*** Begin section ***

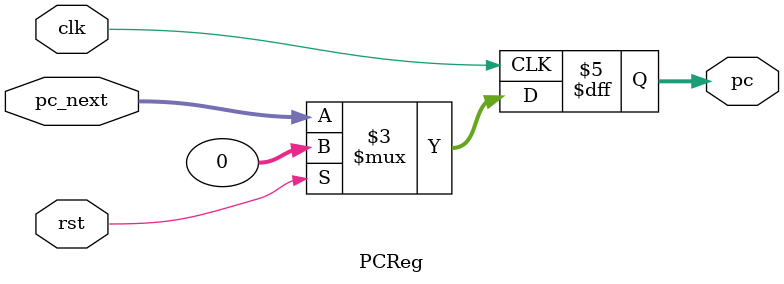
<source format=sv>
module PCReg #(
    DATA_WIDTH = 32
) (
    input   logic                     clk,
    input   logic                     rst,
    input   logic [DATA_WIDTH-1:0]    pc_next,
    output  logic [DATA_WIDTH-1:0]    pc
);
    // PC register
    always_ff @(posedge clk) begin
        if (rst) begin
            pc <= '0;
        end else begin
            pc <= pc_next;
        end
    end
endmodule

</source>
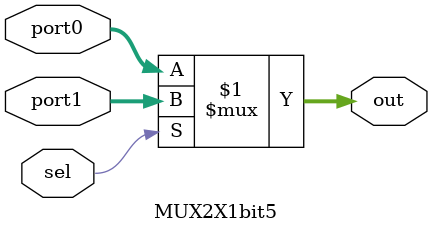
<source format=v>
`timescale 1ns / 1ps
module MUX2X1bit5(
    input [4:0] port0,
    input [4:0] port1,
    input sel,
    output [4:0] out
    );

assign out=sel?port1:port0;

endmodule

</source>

*** End section ***

- _Job_: Show every line of the listing that includes the word "logic".

- _Output below_:
    input   logic                     clk,
    input   logic                     rst,
    input   logic [DATA_WIDTH-1:0]    pc_next,
    output  logic [DATA_WIDTH-1:0]    pc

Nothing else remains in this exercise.